Moldova Anti-Corruption Uprising, Explained

PONARS Eurasia
14 Sep 2015

(HROMADSKE) As Moldova experiencing the biggest peaceful uprising in its history, German independent journalist Pavel Lokshin joins us to help make sense of it. During first weeks of September 2015 tens of thousands people showed up on the square near local government headquarters in Chisnau in a protest against rampant corruption. Moldova is the poorest nation in Europe and despite recent successes with EU-integration reforms, is still plagued by massive corruption with opinion polls showing a divide between pro-EU and pro-Russian sentiments.

What You Need To Know:

✓ Moldova is experiencing the biggest peaceful uprising in its history;

✓ Pro-EU government used its European integration policies as a shield for corrupt practicies;

✓ Fear of escalation plagues many Moldovians who are sometimes relauctant to join the protest;

✓ In the last 25 years many Moldovians would choose an easy option of obtaining Romanian citizenship, rather than stay and demand changes.

As Moldova experiencing the biggest peaceful uprising in its history, German independent journalist Pavel Lokshin joins us to help make sense of it. During first weeks of September 2015 tens of thousands people showed up on the square near local government headquarters in Chisnau in a protest against rampant corruption. Moldova is the poorest nation in Europe and despite recent successes with EU-integration reforms, is still plagued by massive corruption with opinion polls showing a divide between pro-EU and pro-Russian sentiments.

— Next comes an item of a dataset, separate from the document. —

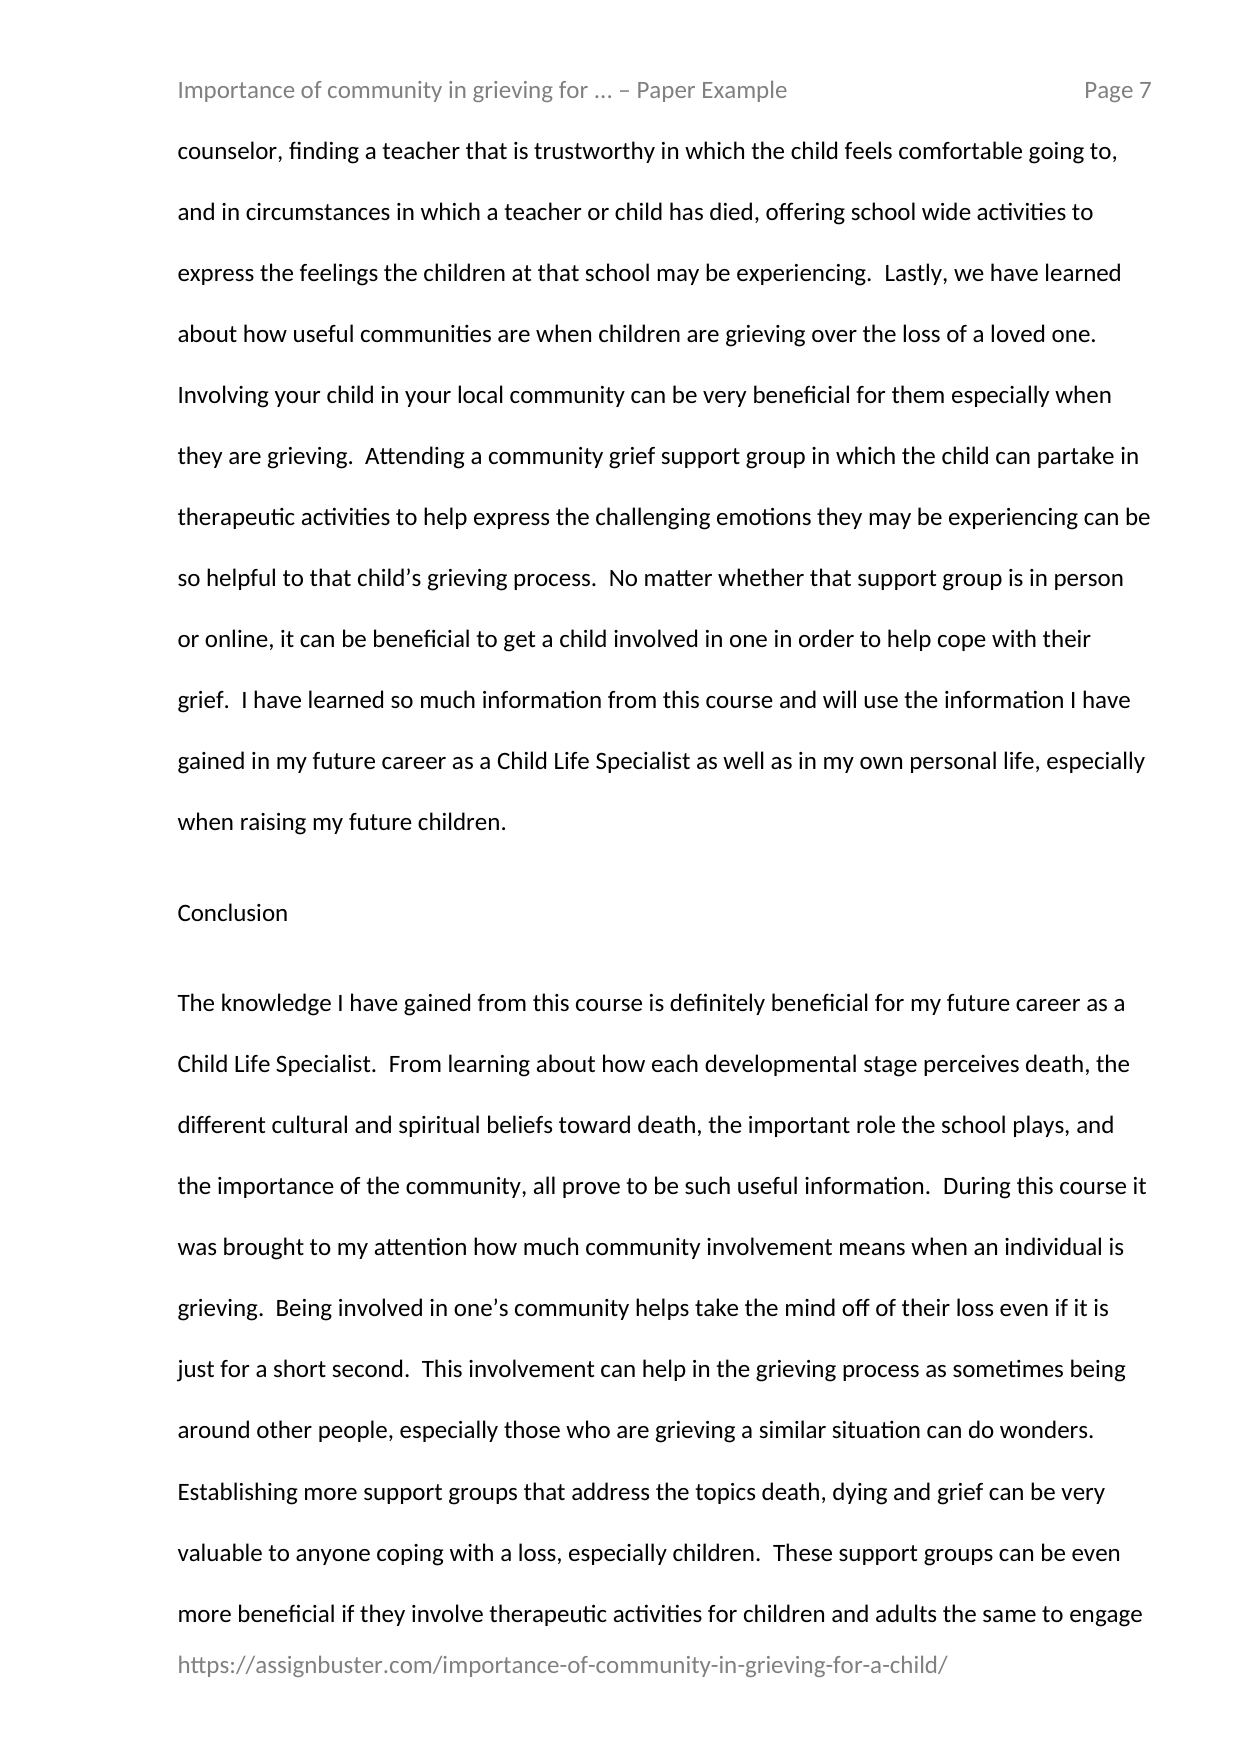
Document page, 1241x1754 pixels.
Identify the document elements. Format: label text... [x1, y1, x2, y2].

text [177, 987, 1152, 1628]
text Conclusion [177, 897, 1152, 927]
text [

“People in Chisnau told me that they don’t see it as a geopolitical crisis, they see it a social protest,” Lokshin describes protesters as someone who reject any comparison to the Maidan movement in neighboring Ukraine, despite heavy presence of EU flags in a protest camp. “Moldova has a history of violent conflict in Transnistria, so people are afraid of the protest escalating, afraid of new blood, they don’t want a new civil war. Many who are not protesting even reluctant often to show their political allegiance,” Lokshin explains relatively low energy behind Moldova’s recent uprising with people showing up for a protest in great masses only on Sundays.

Pavel Lokshin joined Hromadske International’s Maxim Eristavi for a Sunday Show interview on September 12, 2015.